Unenumerated Rights Are Not Second-Class Rights

U.S. Supreme Court nominee Judge Neil Gorsuch (Reuters: Yuri Gripas)
The Ninth Amendment is not an inkblot or an afterthought, but a vital protection of freedom.

Ramesh Ponnuru has opposed George Will’s latest column, which expresses a hope that Supreme Court nominee Neil Gorsuch will return to the jurisprudence of natural rights. Ponnuru’s interpretation is the very same one that the Ninth Amendment was designed to prevent: It’s simply not true that enumerated rights — those explicitly spelled out in the Constitution — deserve more protection than unenumerated ones.

Ponnuru is right that Robert Bork didn’t say directly that the meaning of the Ninth Amendment is an inkblot, though what Bork actually did say is hardly better: He stated that he didn’t know what the meaning of the amendment was, and so would treat it as an inkblot.

The real problem with this statement is that Bork was unable to give the Ninth Amendment a meaning, probably because the Constitution conflicted with his preferred judicial role.

Judges are not meant merely to implement the will of the legislature, but instead to uphold the law regardless of what the legislature believes.
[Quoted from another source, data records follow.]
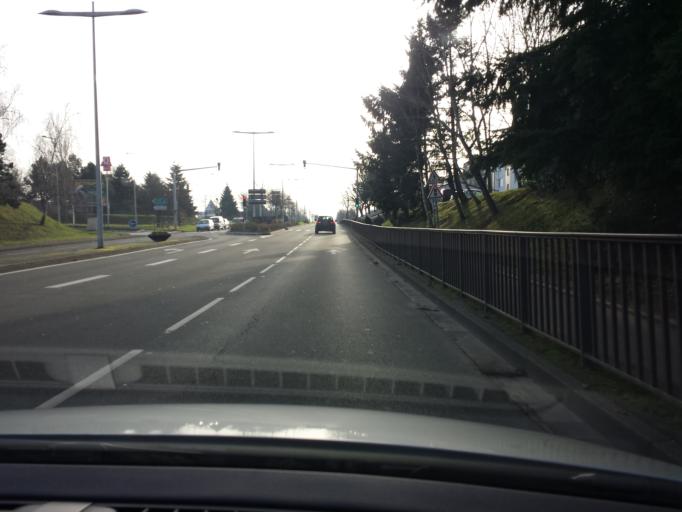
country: FR
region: Haute-Normandie
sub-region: Departement de l'Eure
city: Evreux
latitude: 49.0156
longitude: 1.1702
They are a coequal branch, not subservient to the legislature. As Justice Scalia was fond of saying, judges’ role is not to divine some mythical legislative intent, but instead to enforce the text as written.

The law, as understood by the Founders, included the idea of the “law of nature” — natural, unalienable rights that existed prior to government, to which the Declaration of Independence specifically refers.

Ponnuru claims it is wiser to have a government where judges only enforce “those natural rights that have been spelled out in the Constitution.” The problem with this is that there are far too many natural rights to “spell out.” When the Bill of Rights was introduced, Representative Theodore Sedgwick, who had also been a delegate to the Continental Congress, explained:

They might have gone into a very lengthy enumeration of rights; they might have declared that a man should have a right to wear his hat if he pleased; that he might get up when he pleased, and go to bed when he thought proper; but [I] would ask the gentleman whether he thought it necessary to enter these trifles in a declaration of rights, in a Government where none of them were intended to be infringed.

Ponnuru instead thinks it’s wiser to leave these unenumerated rights up to the legislature. That makes no sense: Something that’s a right can’t be subject to legislative grace. Under our Constitution, the government shouldn’t be able to interfere with your freedom of speech or stop you from wearing a hat, or from getting up at whatever time you want.

Under our Constitution, the government shouldn’t be able to interfere with your freedom of speech or stop you from wearing a hat, or from getting up at whatever time you want.

No doubt the legislature should be a defender of these and other rights, but is it wise to leave it entirely up to them? That would be letting the fox guard the henhouse. Indeed, constitutional rights are necessarily removed from the political process.

This is not to say that “natural” or unenumerated rights include anything that any individual wants to assert. Natural rights pre-exist government, so they cannot include government benefits. You cannot have a natural right to health care or any other product or service.

All natural rights exist in the form of a person’s right to do that which doesn’t harm another. Freedom of speech extends to all acts of speaking that do not harm others (libel, for instance, is not protected). The rights to wear a hat (or not) or to wake up whenever you want are all encompassed within your right of liberty.

The Constitution already protects these unenumerated rights even though it doesn’t create any natural right, in the Bill of Rights or otherwise. Instead the Constitution prohibits “abridging” or “infringing” rights that already exist. So the Constitution doesn’t need to adopt anything for these natural rights to be just as protected as any enumerated right.

Moreover, the Constitution clearly protects “other” unenumerated rights in the Ninth Amendment from being denied or disparaged. This “disparaged” word is important because it means that unenumerated rights must be given equal treatment to those listed in the first eight amendments. There are no second-class rights.

— Devin Watkins is a legal associate at the Cato Institute’s Center for Constitutional Studies.